She steps up beside him, and he looks over, meeting her eyes. “I’ve never told anyone what truly happened to me at Ferelden’s Circle. I was… not myself after that. I was angry.” He glances away, shaking his head. “For years, that anger blinded me.” He shifts his weight between his feet, weighing his words. “I’m not proud of the man that made me.” 

“The way I saw mages… I’m not sure I would have cared about you.” Turning his face to look at her again, eyes meeting hers, voice dropping to an emphatic whisper. “And the thought of that sickens me.”

His upper body turns at angle, opening to her. “Now I can put some distance between myself and everything that happened. It’s a start.”

Everything he’s been through, so much pain, and still, here he is, telling her that he cares, acting like he’s only starting to put distance when he’s obviously been working at it for so long. She can imagine the man he used to be, and that isn’t the man who’s standing in front of her. That he could think for a second he _is_ , hurts her. But he has to heal in his own time, his own way.

“For what it’s worth,” she tells him, “I like who you are, now.”

“Even after…” he turns toward her more, weight shifting from one leg to the other, uncertain as his eyes meet hers.

That he could even ask…

She steps forward, hand falling against his forearm, gripping tight. “Cullen, I care about you. You’ve done nothing to change that.” She’s pretty sure she can’t explain how much it would take to change that—pretty sure she can’t even imagine what it would take.

She lets go, then, stepping back, because this moment isn’t about anything more than letting him know that.

He tilts his head slightly, fragile, warm, smile curving his lips.

“What about you?” he asks—even _now_ , he asks—voice low, and sweet and deep. “You have troubles of your own. How are _you_ holding up?”

And well, she hasn’t had a lot of time to think about it. The last time they’d talked about her, just the two of them, it had been the span of a few sentences, and she’d been trying to deal with the loss of Stroud. There’s still anger, seething deep in her veins for that, and she wants to tell him she’ll be better when they kill Corypheus, when they finally win this war. But deep down, she knows that isn’t the whole truth of what she feels, and he’s been more than honest with her about his fears.

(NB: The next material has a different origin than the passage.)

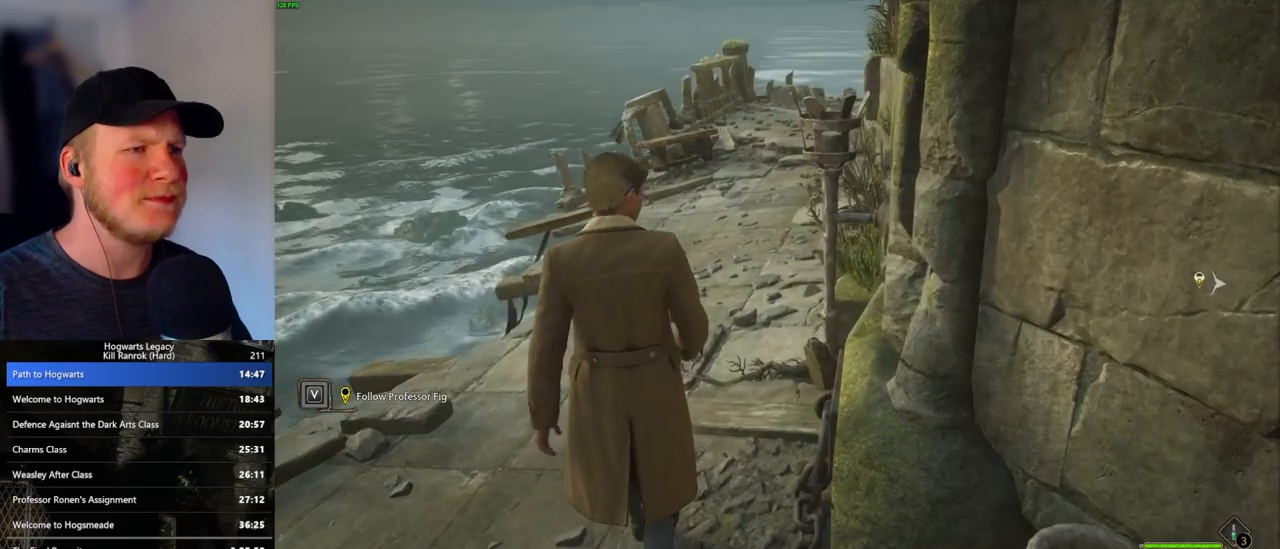
{"keys": ["w"], "mouse": [], "events": []}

Deep down, ever since the Fade, she’s afraid she won’t live up to everyone’s expectations of her. She’s never been the Herald, after all. And come to find out, she’s not even really a hero; just someone who happened to be in the right place at the right time and ended up with this accidental mark on her hand that might decide the fate of the world. It’s such a slender thread to hold on to.

“Honestly, I’m terrified. So many people depend on us. On me. Corypheus is still out there.”

“We’ve made great strides,” he reassures her. “Do not doubt yourself—or the Inquisition—just yet. If there’s anything I can do,” he offers, in all sincerity, “you have only to ask.” He lifts his hand in a fist, thumping it against his heart in a quick gesture.

That one, small movement, and she understands that beyond whatever they might have together, he has sworn to follow her, sworn to be there for her. Whatever happens, whatever may come, he believes in her. They’ve already covered that they care for each other; this is him letting her know he’s there for her in every other capacity, as well—her friend, her advisor, her Commander. And what that means to her…

She swallows hard against the emotion rising in her throat. “Thank you, Cullen.”

He smiles, glancing away from her for a moment before meeting her eyes again.

“I should return to my duties… but… perhaps later…?” He takes a step toward her, seeming unsure of himself. 

After everything that’s happened, she guesses she isn’t surprised that he would be hesitant. If he needs reassuring, she’s here for that.

“Yes,” she says, stepping forward and reaching out with one hand, catching his fingers between hers, squeezing tight, “later.”

She lifts their interlaced fingers to her lips as he’s so often done, pressing a kiss to his knuckles.

The corner of his mouth curls upward in a smile that’s not quite a smirk, and he shakes his head, other arm wrapping around her waist, pulling her in, lips meeting hers in a warm crush. Creators, the feel of him against her, and it feels like it’s been so long.

“This is… all right?” he asks, heated breath against her mouth.

“So much more than all right,” she breathes, lower lip catching against his.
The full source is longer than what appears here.